- Instruction -
Print out each record below, unaltered and complete, without its images.

::: Dataset

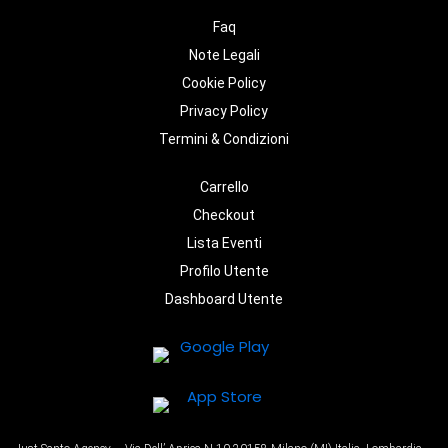
Faq
Note Legali
Cookie Policy
Privacy Policy
Termini & Condizioni
Carrello
Checkout
Lista Eventi
Profilo Utente
Dashboard Utente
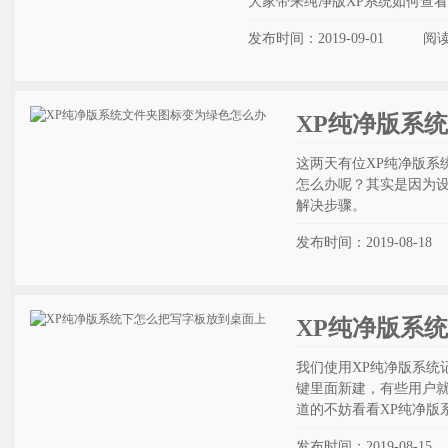
大家带来纯净版XP系统如何查
发布时间：2019-09-01
阅
XP纯净版系
这两天有位XP纯净版系
怎么办呢？其实是因为设
解决步骤。
发布时间：2019-08-18
XP纯净版系
我们使用XP纯净版系统
键里面新建，有些用户
道的不妨看看XP纯净版
发布时间：2019-08-15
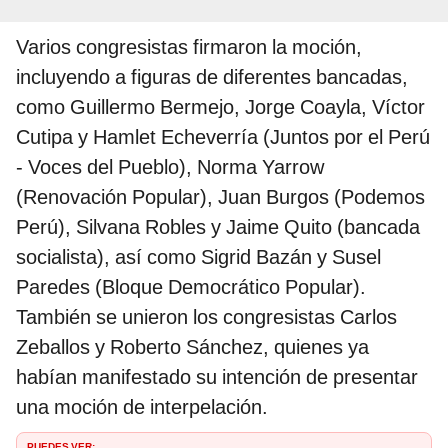
Varios congresistas firmaron la moción,
incluyendo a figuras de diferentes bancadas,
como Guillermo Bermejo, Jorge Coayla, Víctor
Cutipa y Hamlet Echeverría (Juntos por el Perú
- Voces del Pueblo), Norma Yarrow
(Renovación Popular), Juan Burgos (Podemos
Perú), Silvana Robles y Jaime Quito (bancada
socialista), así como Sigrid Bazán y Susel
Paredes (Bloque Democrático Popular).
También se unieron los congresistas Carlos
Zeballos y Roberto Sánchez, quienes ya
habían manifestado su intención de presentar
una moción de interpelación.
PUEDES VER:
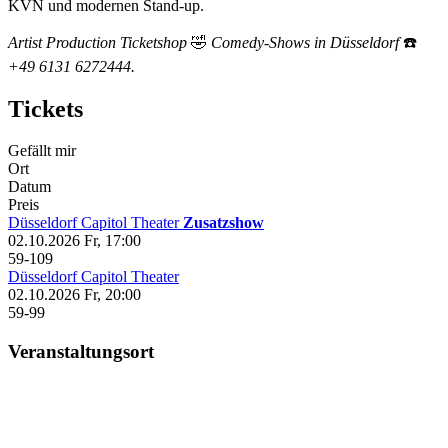
KVN und modernen Stand‑up.
Artist Production Ticketshop
🤣
Comedy‑Shows in Düsseldorf
☎️
+49 6131 6272444.
Tickets
Gefällt mir
Ort
Datum
Preis
Düsseldorf
Capitol Theater
Zusatzshow
02.10.2026
Fr, 17:00
59-109
Düsseldorf
Capitol Theater
02.10.2026
Fr, 20:00
59-99
Veranstaltungsort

::::::

- Answer to this problem -
Faq
Note Legali
Cookie Policy
Privacy Policy
Termini & Condizioni
Carrello
Checkout
Lista Eventi
Profilo Utente
Dashboard Utente
大家带来纯净版XP系统如何查
发布时间：2019-09-01
阅
XP纯净版系
这两天有位XP纯净版系
怎么办呢？其实是因为设
解决步骤。
发布时间：2019-08-18
XP纯净版系
我们使用XP纯净版系统
键里面新建，有些用户
道的不妨看看XP纯净版
发布时间：2019-08-15
Varios congresistas firmaron la moción,
incluyendo a figuras de diferentes bancadas,
como Guillermo Bermejo, Jorge Coayla, Víctor
Cutipa y Hamlet Echeverría (Juntos por el Perú
- Voces del Pueblo), Norma Yarrow
(Renovación Popular), Juan Burgos (Podemos
Perú), Silvana Robles y Jaime Quito (bancada
socialista), así como Sigrid Bazán y Susel
Paredes (Bloque Democrático Popular).
También se unieron los congresistas Carlos
Zeballos y Roberto Sánchez, quienes ya
habían manifestado su intención de presentar
una moción de interpelación.
PUEDES VER:
KVN und modernen Stand‑up.
Artist Production Ticketshop
🤣
Comedy‑Shows in Düsseldorf
☎️
+49 6131 6272444.
Tickets
Gefällt mir
Ort
Datum
Preis
Düsseldorf
Capitol Theater
Zusatzshow
02.10.2026
Fr, 17:00
59-109
Düsseldorf
Capitol Theater
02.10.2026
Fr, 20:00
59-99
Veranstaltungsort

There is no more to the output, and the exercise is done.